Questa cosa me ne fece capire altre due. La prima, col senno di poi un po’ scontata, è che se mai gli fosse successo qualcosa mi sarei ritrovato, per la prima volta nella mia vita, completamente perso. Dolorante e livido. Una condizione che nemmeno il suo sorriso sarebbe riuscito a risollevare. Sarei crollato a terra, inconsolabile. Morto. La seconda è quella che diede il via a quest’avventura sul web, il primo insegnamento di mio figlio: ridere nonostante tutto. Fare in modo che l’amore e la gioia di esserci non vengano schiacciati dalla paura di non esserci più. 

Questo passo del libro è meraviglioso e dannatamente vero, ma ce ne sono molti altri.

Un genitore senza un figlio si sente perso, che cosa è? 

Non esiste nemmeno una parola per definire questa condizione.

Ma se il tempo che si ha con il proprio figlio è tarato su un orologio che gira con le lancette impazzite, allora è giusto godere di ogni istante, di ogni sorriso, di ogni sguardo.

“Io non mi perdo tutto questo oggi, piangendo per domani. Nessuno dovrebbe farlo.”

Gli occhi di Tommi hanno perso la capacità di vedere, ma in quel suo sguardo c’è un interno universo di amore e di gioia, e forse è proprio vero che gli occhi sono lo specchio dell’anima. La storia di Tommi e dei suoi genitori non è una storia qualunque, è qualcosa che vi scaverà dentro, che andrà a toccare corde che molti di noi credono ormai sepolte o inservibili.

Io non mi vergogno a dire che, leggendo queste pagine, ho pianto, mi sono arrabbiata moltissimo, col mondo, col destino, con la giustizia, ma ho anche riso molto. È stato un turbine di emozioni che non mi ha ancora abbandonato e che anche adesso, rileggendo alcune parti, non mi lascia indifferente.
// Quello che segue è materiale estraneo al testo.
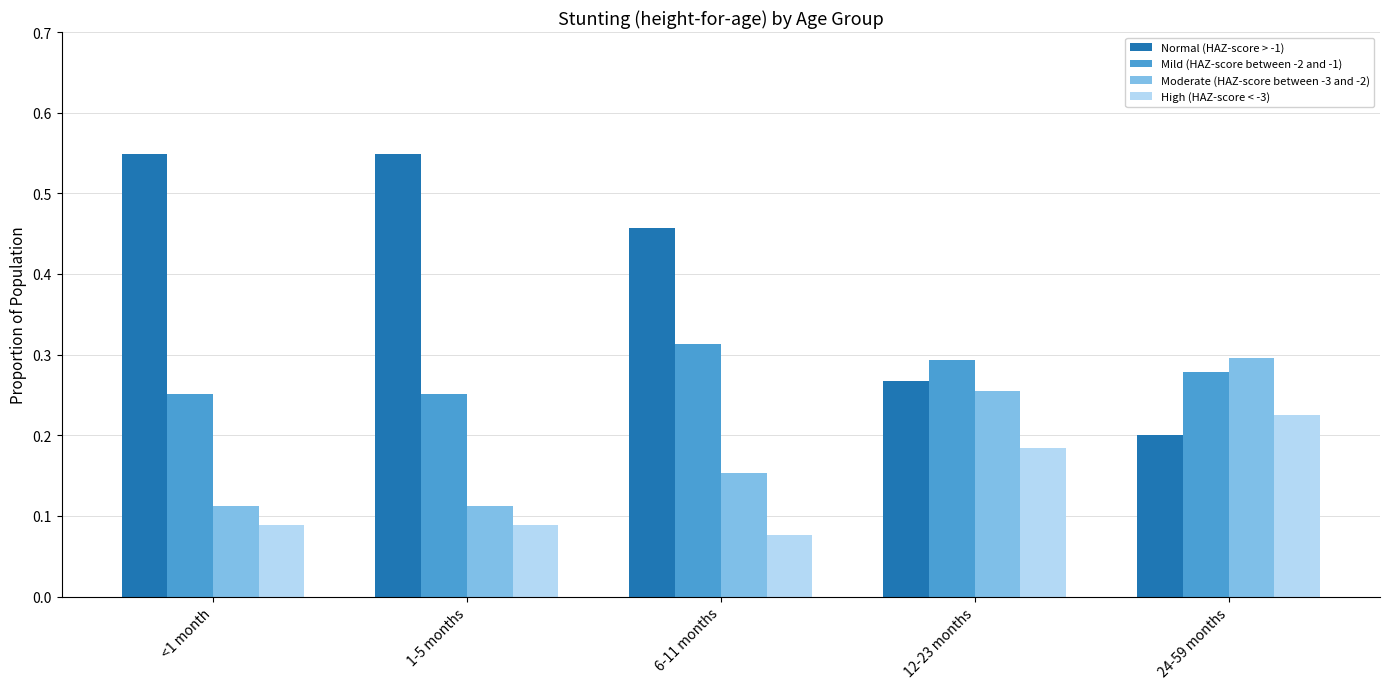

Are the bars horizontal?

No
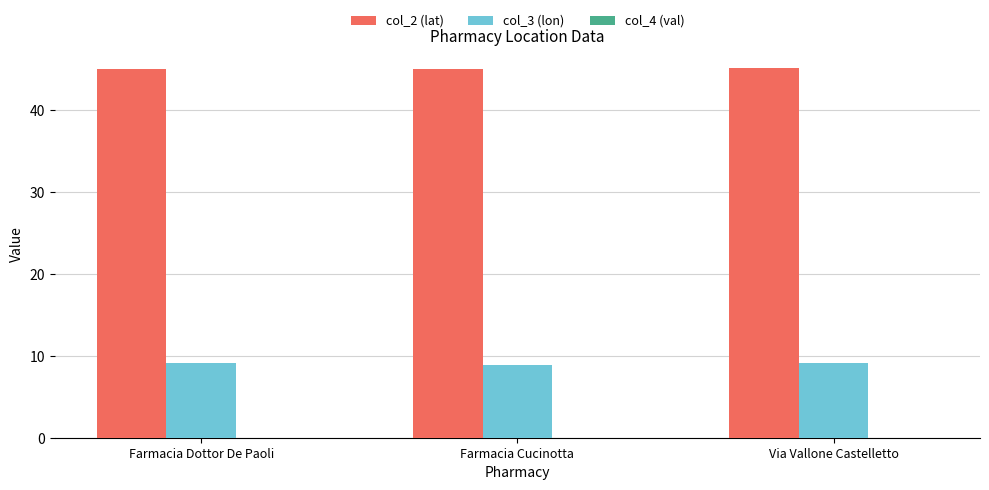

True or false: col_2 (lat) has a value of 70.8 at Farmacia Dottor De Paoli.

False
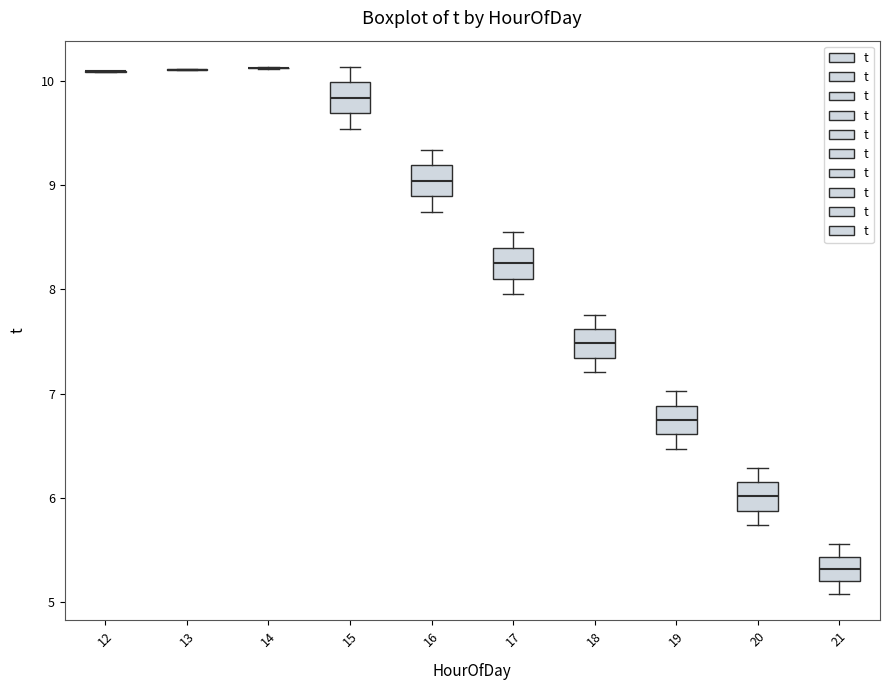

Reading left to right, read every box against the y-axis: the position of its median line, the range the box covers, and the ends of its whiskers. The values are not printed on the chart, so give them approximately, as read against the axis.

12: box collapsed to a line at 10.1, whiskers 10.1 to 10.1
13: box collapsed to a line at 10.1, whiskers 10.1 to 10.1
14: box collapsed to a line at 10.1, whiskers 10.1 to 10.1
15: median 9.8, box 9.7 to 10.0, whiskers 9.5 to 10.1
16: median 9.0, box 8.9 to 9.2, whiskers 8.7 to 9.3
17: median 8.3, box 8.1 to 8.4, whiskers 8.0 to 8.5
18: median 7.5, box 7.3 to 7.6, whiskers 7.2 to 7.8
19: median 6.7, box 6.6 to 6.9, whiskers 6.5 to 7.0
20: median 6.0, box 5.9 to 6.2, whiskers 5.7 to 6.3
21: median 5.3, box 5.2 to 5.4, whiskers 5.1 to 5.6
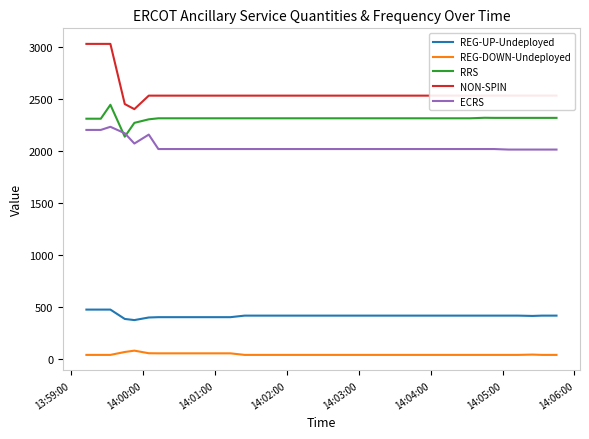

Which series has the largest range (max minus min)?

NON-SPIN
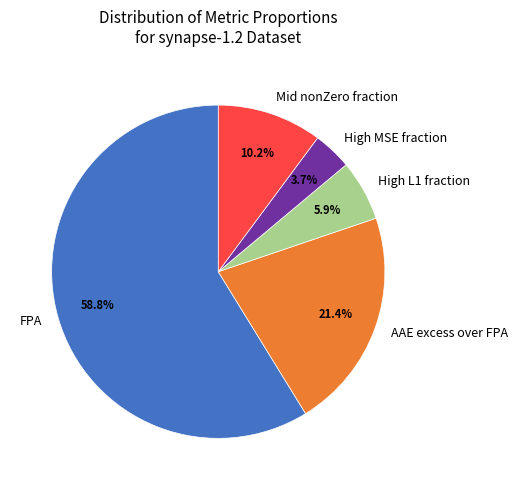

Rank the categories by value from lowest to highest.

High MSE fraction, High L1 fraction, Mid nonZero fraction, AAE excess over FPA, FPA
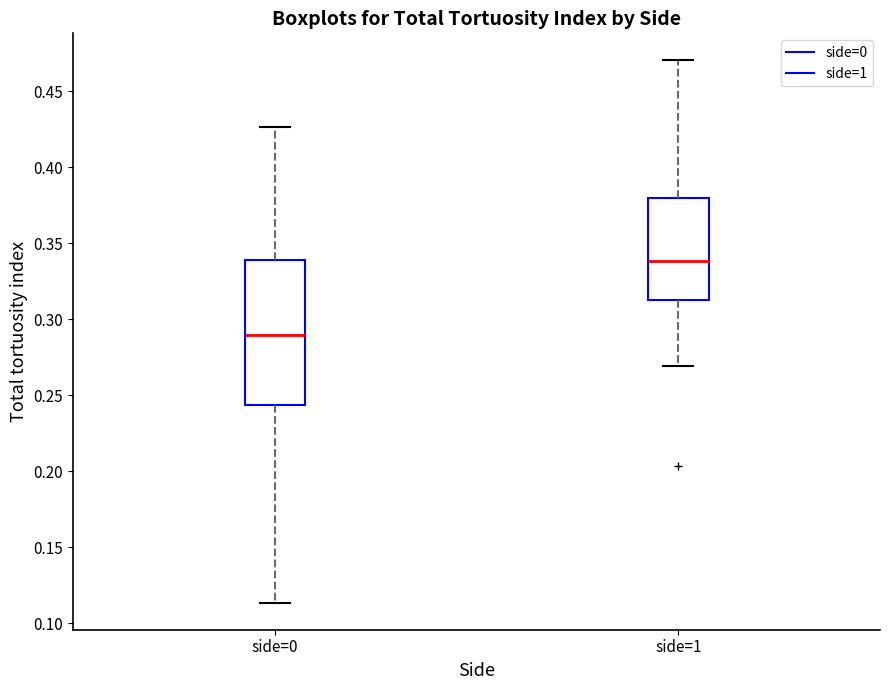

Which box is the tallest, from its lower edge to its upper edge?

side=0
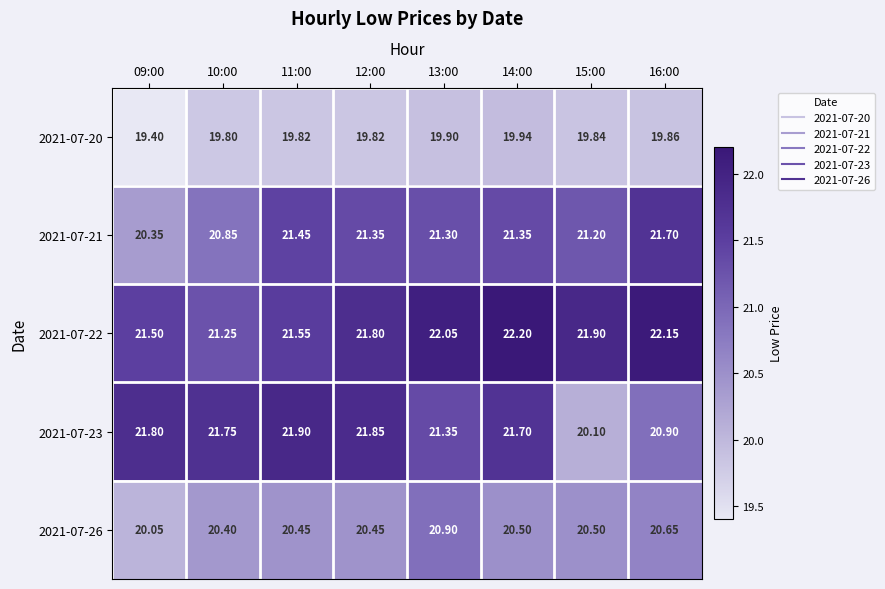

Which series has the largest range (max minus min)?

2021-07-23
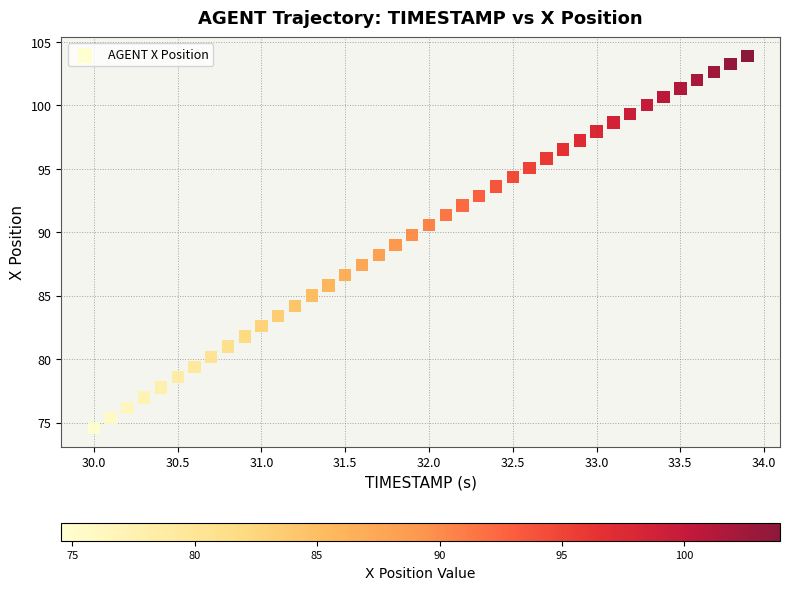

What is the range of Y values (max minus min)?

29.4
Perché anche io sono mamma, perché anche io sono disabile, perché anche io sono passata attraverso certe sofferenze, certe porte sbattute in faccia a me e alla mia famiglia, prima di arrivare alla conclusione che bisogna far tesoro di ogni cosa, ogni esperienza, ogni momento. E non mollare mai, anche siamo soli in mezzo alla tempesta con la nave che imbarca acqua e solo un cucchiaio da caffè per gettarla fuori.

E come dice sempre il papà di Tommi, lanciando anche l’hashtag omonimo “Il drago ci fa un chinotto”.